BRIEF => Please tally every line in the listing below where the word "model" appears, then give the number and nothing more.

RAW DATA =>
--------

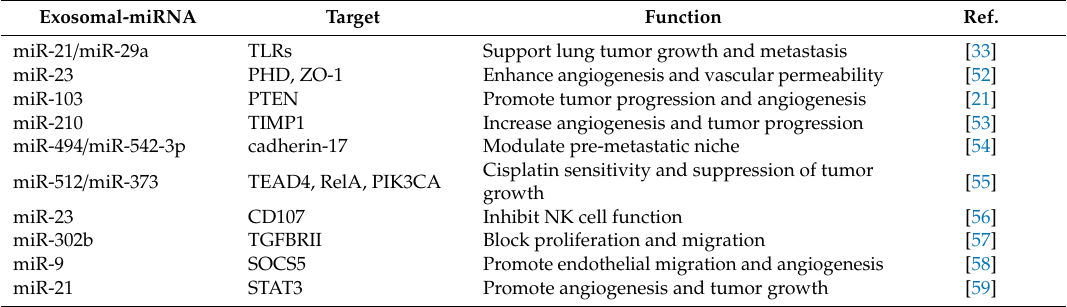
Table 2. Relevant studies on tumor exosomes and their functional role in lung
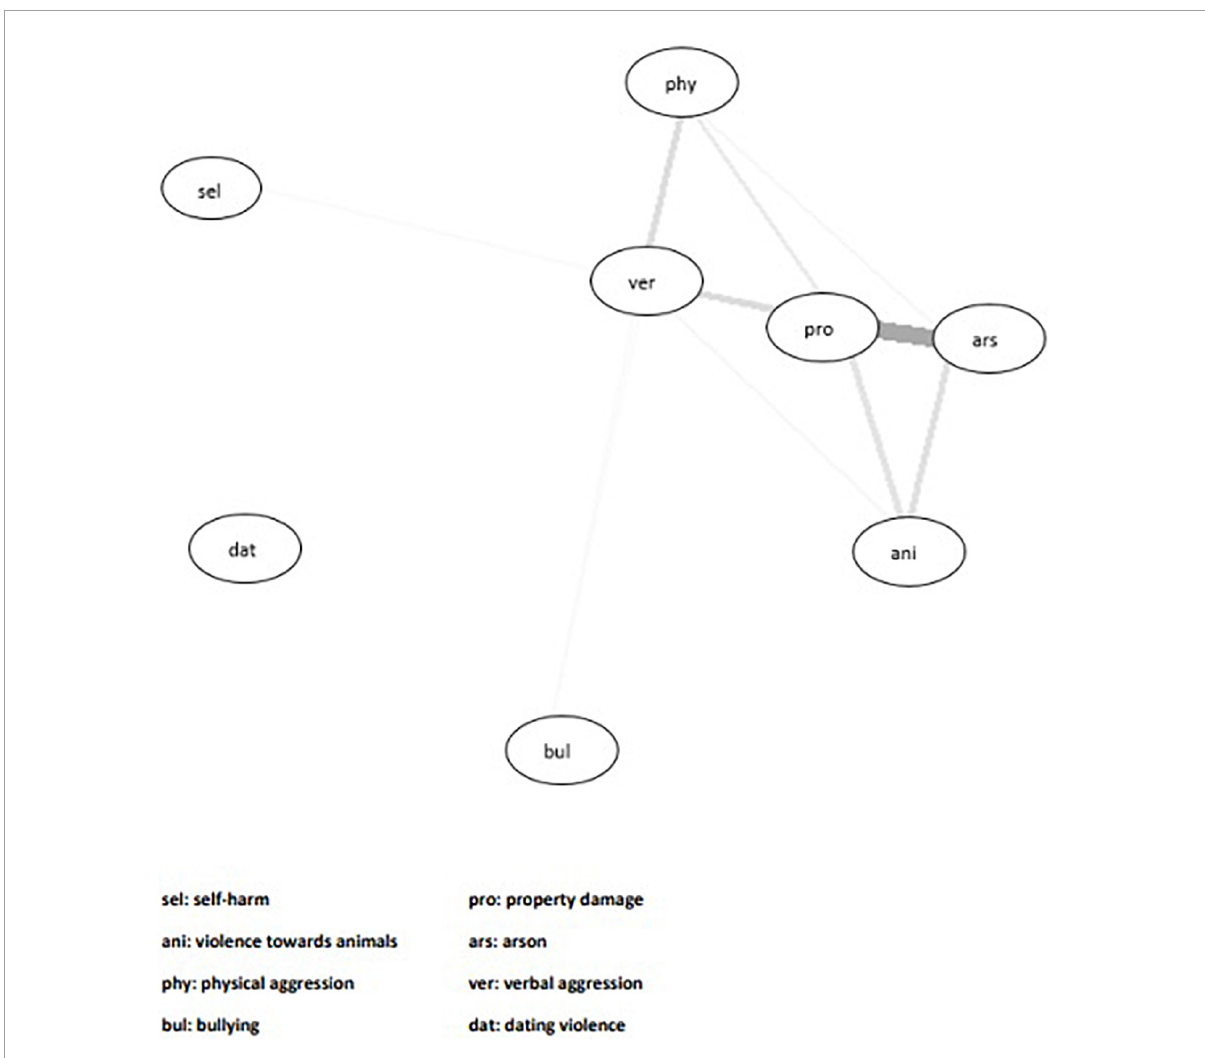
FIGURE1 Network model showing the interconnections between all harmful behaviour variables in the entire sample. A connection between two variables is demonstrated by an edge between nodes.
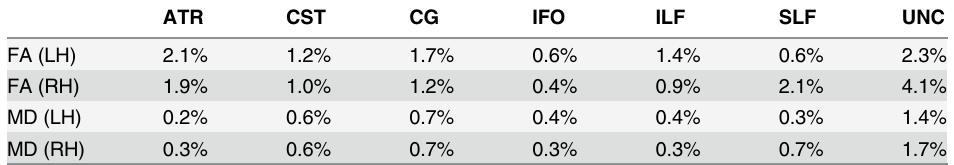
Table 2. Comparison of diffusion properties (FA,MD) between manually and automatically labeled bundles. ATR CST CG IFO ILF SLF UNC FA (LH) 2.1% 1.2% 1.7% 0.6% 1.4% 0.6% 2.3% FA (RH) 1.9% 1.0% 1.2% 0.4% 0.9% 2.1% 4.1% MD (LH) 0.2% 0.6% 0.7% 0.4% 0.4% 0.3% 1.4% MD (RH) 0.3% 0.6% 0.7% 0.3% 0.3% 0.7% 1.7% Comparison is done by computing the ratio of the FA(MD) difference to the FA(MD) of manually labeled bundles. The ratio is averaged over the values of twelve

--------

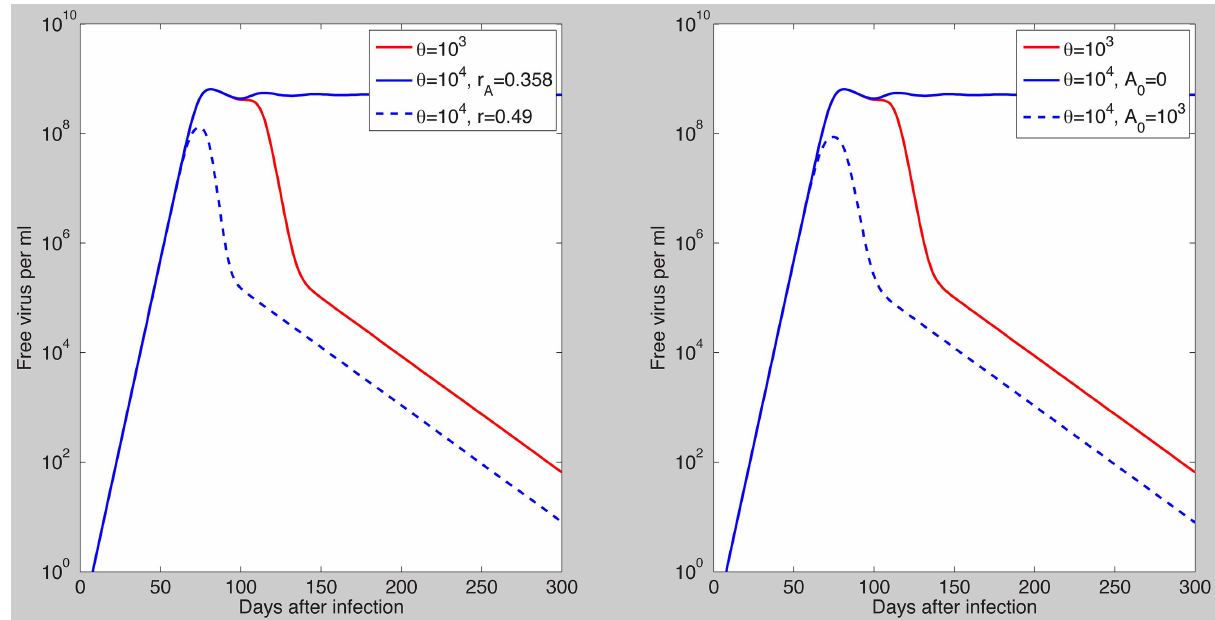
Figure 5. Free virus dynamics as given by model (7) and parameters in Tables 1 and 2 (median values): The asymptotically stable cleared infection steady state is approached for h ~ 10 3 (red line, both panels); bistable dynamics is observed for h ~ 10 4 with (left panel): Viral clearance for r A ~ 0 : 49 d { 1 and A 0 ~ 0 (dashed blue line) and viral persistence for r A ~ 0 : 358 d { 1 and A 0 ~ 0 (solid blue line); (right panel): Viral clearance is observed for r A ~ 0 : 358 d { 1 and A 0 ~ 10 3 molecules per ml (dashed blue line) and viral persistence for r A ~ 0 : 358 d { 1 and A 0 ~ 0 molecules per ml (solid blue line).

--------

EXPECTED ANSWER => 2